- [Aim of the task]
The entries that follow need to be printed exactly as they are, minus any pictures.
------ Available records
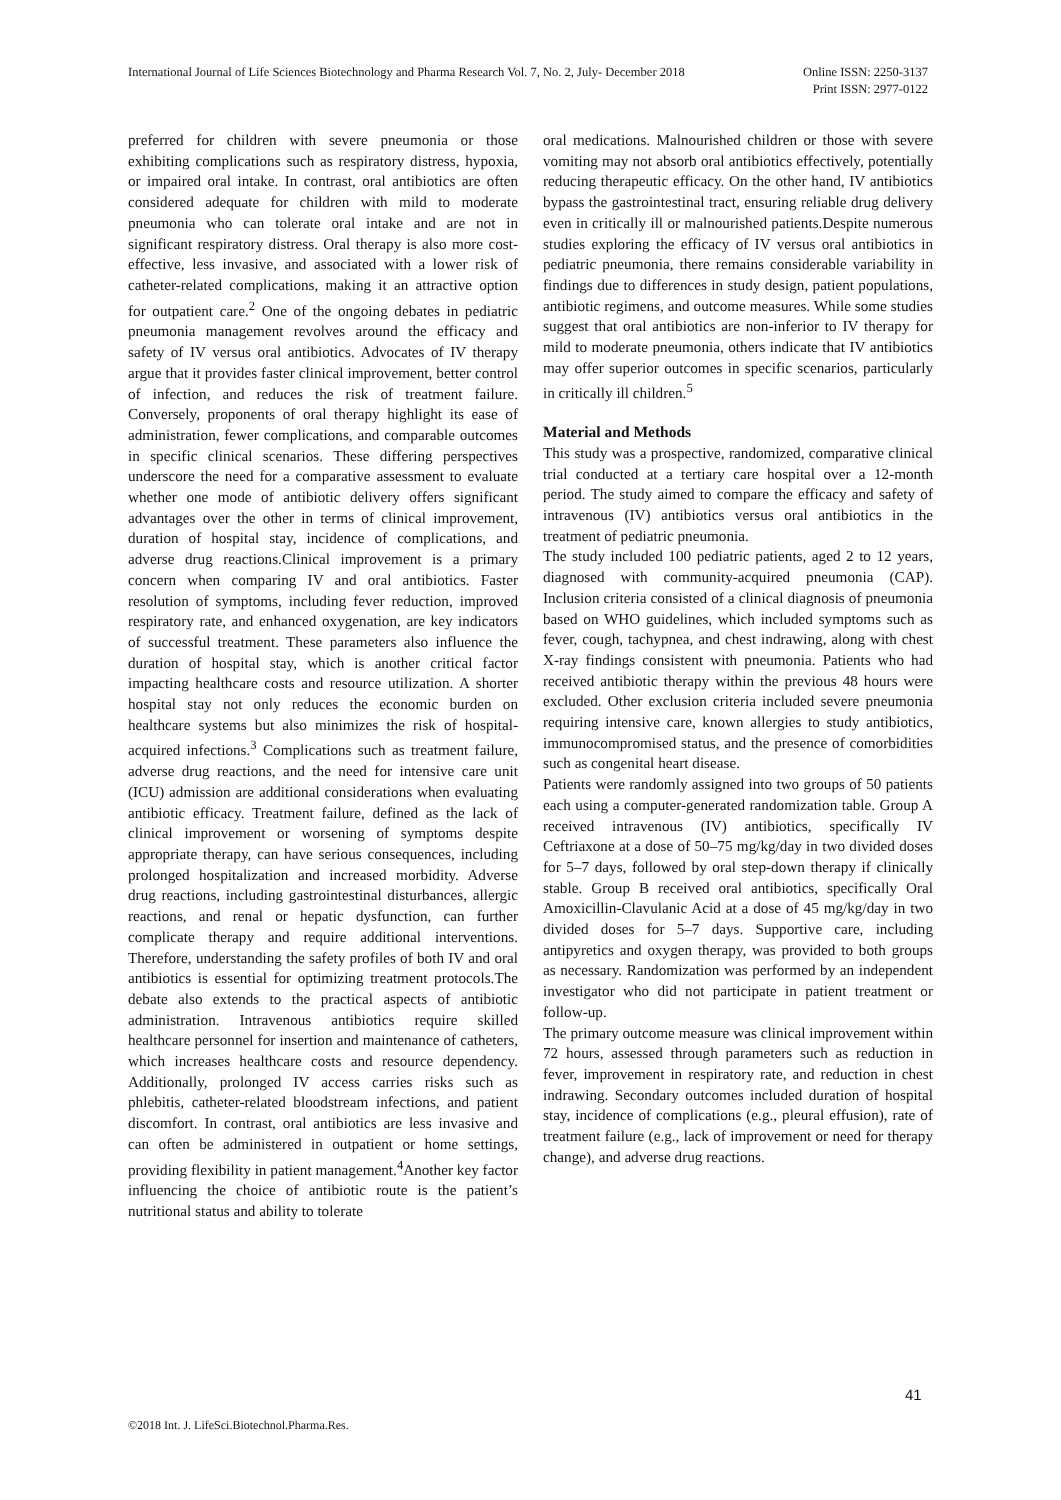Online ISSN: 2250-3137
Print ISSN: 2977-0122 International Journal of Life Sciences Biotechnology and Pharma Research Vol. 7, No. 2, July- December 2018
preferred for children with severe pneumonia or those exhibiting complications such as respiratory distress, hypoxia, or impaired oral intake. In contrast, oral antibiotics are often considered adequate for children with mild to moderate pneumonia who can tolerate oral intake and are not in significant respiratory distress. Oral therapy is also more cost-effective, less invasive, and associated with a lower risk of catheter-related complications, making it an attractive option for outpatient care.<sup>2</sup> One of the ongoing debates in pediatric pneumonia management revolves around the efficacy and safety of IV versus oral antibiotics. Advocates of IV therapy argue that it provides faster clinical improvement, better control of infection, and reduces the risk of treatment failure. Conversely, proponents of oral therapy highlight its ease of administration, fewer complications, and comparable outcomes in specific clinical scenarios. These differing perspectives underscore the need for a comparative assessment to evaluate whether one mode of antibiotic delivery offers significant advantages over the other in terms of clinical improvement, duration of hospital stay, incidence of complications, and adverse drug reactions.Clinical improvement is a primary concern when comparing IV and oral antibiotics. Faster resolution of symptoms, including fever reduction, improved respiratory rate, and enhanced oxygenation, are key indicators of successful treatment. These parameters also influence the duration of hospital stay, which is another critical factor impacting healthcare costs and resource utilization. A shorter hospital stay not only reduces the economic burden on healthcare systems but also minimizes the risk of hospital-acquired infections.<sup>3</sup> Complications such as treatment failure, adverse drug reactions, and the need for intensive care unit (ICU) admission are additional considerations when evaluating antibiotic efficacy. Treatment failure, defined as the lack of clinical improvement or worsening of symptoms despite appropriate therapy, can have serious consequences, including prolonged hospitalization and increased morbidity. Adverse drug reactions, including gastrointestinal disturbances, allergic reactions, and renal or hepatic dysfunction, can further complicate therapy and require additional interventions. Therefore, understanding the safety profiles of both IV and oral antibiotics is essential for optimizing treatment protocols.The debate also extends to the practical aspects of antibiotic administration. Intravenous antibiotics require skilled healthcare personnel for insertion and maintenance of catheters, which increases healthcare costs and resource dependency. Additionally, prolonged IV access carries risks such as phlebitis, catheter-related bloodstream infections, and patient discomfort. In contrast, oral antibiotics are less invasive and can often be administered in outpatient or home settings, providing flexibility in patient management.<sup>4</sup>Another key factor influencing the choice of antibiotic route is the patient’s nutritional status and ability to tolerate
oral medications. Malnourished children or those with severe vomiting may not absorb oral antibiotics effectively, potentially reducing therapeutic efficacy. On the other hand, IV antibiotics bypass the gastrointestinal tract, ensuring reliable drug delivery even in critically ill or malnourished patients.Despite numerous studies exploring the efficacy of IV versus oral antibiotics in pediatric pneumonia, there remains considerable variability in findings due to differences in study design, patient populations, antibiotic regimens, and outcome measures. While some studies suggest that oral antibiotics are non-inferior to IV therapy for mild to moderate pneumonia, others indicate that IV antibiotics may offer superior outcomes in specific scenarios, particularly in critically ill children.<sup>5</sup>
Material and Methods
This study was a prospective, randomized, comparative clinical trial conducted at a tertiary care hospital over a 12-month period. The study aimed to compare the efficacy and safety of intravenous (IV) antibiotics versus oral antibiotics in the treatment of pediatric pneumonia.
The study included 100 pediatric patients, aged 2 to 12 years, diagnosed with community-acquired pneumonia (CAP). Inclusion criteria consisted of a clinical diagnosis of pneumonia based on WHO guidelines, which included symptoms such as fever, cough, tachypnea, and chest indrawing, along with chest X-ray findings consistent with pneumonia. Patients who had received antibiotic therapy within the previous 48 hours were excluded. Other exclusion criteria included severe pneumonia requiring intensive care, known allergies to study antibiotics, immunocompromised status, and the presence of comorbidities such as congenital heart disease.
Patients were randomly assigned into two groups of 50 patients each using a computer-generated randomization table. Group A received intravenous (IV) antibiotics, specifically IV Ceftriaxone at a dose of 50–75 mg/kg/day in two divided doses for 5–7 days, followed by oral step-down therapy if clinically stable. Group B received oral antibiotics, specifically Oral Amoxicillin-Clavulanic Acid at a dose of 45 mg/kg/day in two divided doses for 5–7 days. Supportive care, including antipyretics and oxygen therapy, was provided to both groups as necessary. Randomization was performed by an independent investigator who did not participate in patient treatment or follow-up.
The primary outcome measure was clinical improvement within 72 hours, assessed through parameters such as reduction in fever, improvement in respiratory rate, and reduction in chest indrawing. Secondary outcomes included duration of hospital stay, incidence of complications (e.g., pleural effusion), rate of treatment failure (e.g., lack of improvement or need for therapy change), and adverse drug reactions.
41
©2018 Int. J. LifeSci.Biotechnol.Pharma.Res.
------------
- [Solution to the problem]
Online ISSN: 2250-3137
Print ISSN: 2977-0122 International Journal of Life Sciences Biotechnology and Pharma Research Vol. 7, No. 2, July- December 2018
preferred for children with severe pneumonia or those exhibiting complications such as respiratory distress, hypoxia, or impaired oral intake. In contrast, oral antibiotics are often considered adequate for children with mild to moderate pneumonia who can tolerate oral intake and are not in significant respiratory distress. Oral therapy is also more cost-effective, less invasive, and associated with a lower risk of catheter-related complications, making it an attractive option for outpatient care.<sup>2</sup> One of the ongoing debates in pediatric pneumonia management revolves around the efficacy and safety of IV versus oral antibiotics. Advocates of IV therapy argue that it provides faster clinical improvement, better control of infection, and reduces the risk of treatment failure. Conversely, proponents of oral therapy highlight its ease of administration, fewer complications, and comparable outcomes in specific clinical scenarios. These differing perspectives underscore the need for a comparative assessment to evaluate whether one mode of antibiotic delivery offers significant advantages over the other in terms of clinical improvement, duration of hospital stay, incidence of complications, and adverse drug reactions.Clinical improvement is a primary concern when comparing IV and oral antibiotics. Faster resolution of symptoms, including fever reduction, improved respiratory rate, and enhanced oxygenation, are key indicators of successful treatment. These parameters also influence the duration of hospital stay, which is another critical factor impacting healthcare costs and resource utilization. A shorter hospital stay not only reduces the economic burden on healthcare systems but also minimizes the risk of hospital-acquired infections.<sup>3</sup> Complications such as treatment failure, adverse drug reactions, and the need for intensive care unit (ICU) admission are additional considerations when evaluating antibiotic efficacy. Treatment failure, defined as the lack of clinical improvement or worsening of symptoms despite appropriate therapy, can have serious consequences, including prolonged hospitalization and increased morbidity. Adverse drug reactions, including gastrointestinal disturbances, allergic reactions, and renal or hepatic dysfunction, can further complicate therapy and require additional interventions. Therefore, understanding the safety profiles of both IV and oral antibiotics is essential for optimizing treatment protocols.The debate also extends to the practical aspects of antibiotic administration. Intravenous antibiotics require skilled healthcare personnel for insertion and maintenance of catheters, which increases healthcare costs and resource dependency. Additionally, prolonged IV access carries risks such as phlebitis, catheter-related bloodstream infections, and patient discomfort. In contrast, oral antibiotics are less invasive and can often be administered in outpatient or home settings, providing flexibility in patient management.<sup>4</sup>Another key factor influencing the choice of antibiotic route is the patient’s nutritional status and ability to tolerate
oral medications. Malnourished children or those with severe vomiting may not absorb oral antibiotics effectively, potentially reducing therapeutic efficacy. On the other hand, IV antibiotics bypass the gastrointestinal tract, ensuring reliable drug delivery even in critically ill or malnourished patients.Despite numerous studies exploring the efficacy of IV versus oral antibiotics in pediatric pneumonia, there remains considerable variability in findings due to differences in study design, patient populations, antibiotic regimens, and outcome measures. While some studies suggest that oral antibiotics are non-inferior to IV therapy for mild to moderate pneumonia, others indicate that IV antibiotics may offer superior outcomes in specific scenarios, particularly in critically ill children.<sup>5</sup>
Material and Methods
This study was a prospective, randomized, comparative clinical trial conducted at a tertiary care hospital over a 12-month period. The study aimed to compare the efficacy and safety of intravenous (IV) antibiotics versus oral antibiotics in the treatment of pediatric pneumonia.
The study included 100 pediatric patients, aged 2 to 12 years, diagnosed with community-acquired pneumonia (CAP). Inclusion criteria consisted of a clinical diagnosis of pneumonia based on WHO guidelines, which included symptoms such as fever, cough, tachypnea, and chest indrawing, along with chest X-ray findings consistent with pneumonia. Patients who had received antibiotic therapy within the previous 48 hours were excluded. Other exclusion criteria included severe pneumonia requiring intensive care, known allergies to study antibiotics, immunocompromised status, and the presence of comorbidities such as congenital heart disease.
Patients were randomly assigned into two groups of 50 patients each using a computer-generated randomization table. Group A received intravenous (IV) antibiotics, specifically IV Ceftriaxone at a dose of 50–75 mg/kg/day in two divided doses for 5–7 days, followed by oral step-down therapy if clinically stable. Group B received oral antibiotics, specifically Oral Amoxicillin-Clavulanic Acid at a dose of 45 mg/kg/day in two divided doses for 5–7 days. Supportive care, including antipyretics and oxygen therapy, was provided to both groups as necessary. Randomization was performed by an independent investigator who did not participate in patient treatment or follow-up.
The primary outcome measure was clinical improvement within 72 hours, assessed through parameters such as reduction in fever, improvement in respiratory rate, and reduction in chest indrawing. Secondary outcomes included duration of hospital stay, incidence of complications (e.g., pleural effusion), rate of treatment failure (e.g., lack of improvement or need for therapy change), and adverse drug reactions.
41
©2018 Int. J. LifeSci.Biotechnol.Pharma.Res.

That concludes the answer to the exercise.